International Journal of Data and Network Science (Jan 2024)

Customized K-nearest neighbors’ algorithm for malware detection

  • Mosleh M. Abualhaj,
  • Ahmad Adel Abu-Shareha,
  • Qusai Y. Shambour,
  • Adeeb Alsaaidah,
  • Sumaya N. Al-Khatib,
  • Mohammed Anbar

DOI
https://doi.org/10.5267/j.ijdns.2023.9.012
Journal volume & issue
Vol. 8, no. 1
pp. 431 – 438

Abstract

Read online

The security and integrity of computer systems and networks highly depend on malware detection. In the realm of malware detection, the K-Nearest Neighbors (KNN) algorithm is a well-liked and successful machine learning algorithm.
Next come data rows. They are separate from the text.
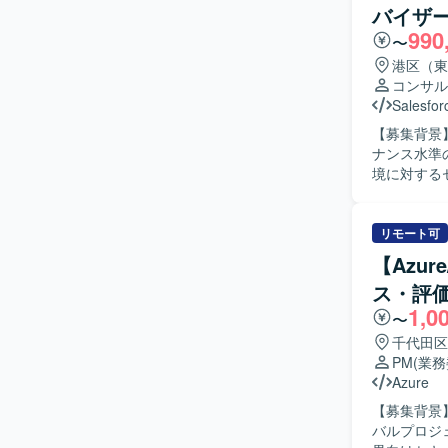
バイザ
ただける方
990
推進していただける方が望ま
〜
DNS を
港区（東
止策の実装
コンサル
化や運用の脱属人化に直接
Salesfor
Infrast
【募集背景】
脆弱性診断
ナンス水準の向上
整備といっ
境に対する
を行ってい
ラクティス
やスキルト
リモート可
性に関するア
【Azu
Salesf
ス・評
ています。
1,0
ントの両面で主体的
〜
Cloudお
千代田区
含む上流工
PM
(業
育成やスキ
Azure
【開発環境】 S
【募集背景
限管理やセ
バルプロジェク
However, the choice of an acceptable distance metric parameter has a significant impact on the KNN algorithm's performance. This study tries to improve malware detection by adjusting the KNN algorithm's distance metric parameter. The distance metric greatly influences the similarity or dissimilarity between instances in the feature space. The KNN algorithm for malware detection can be more accurate and effective by carefully choosing or modifying the distance metric. This paper analyzes multiple distance metrics, including Minkowski distance, Manhattan distance, and Euclidean distance. These metrics account for the traits of malware samples while capturing various aspects of similarity. The effectiveness of the KNN algorithm is evaluated using the MalMem-2022 malware dataset, and the results are broken down into these three-distance metrics. The experimental findings show that, among the three distance metric parameters, the Euclidean and Minkowski distance metric parameters considerably produced the best outcomes with binary classification. While with multiclass classification, the KNN algorithm has achieved the highest outcomes using Manhattan distance.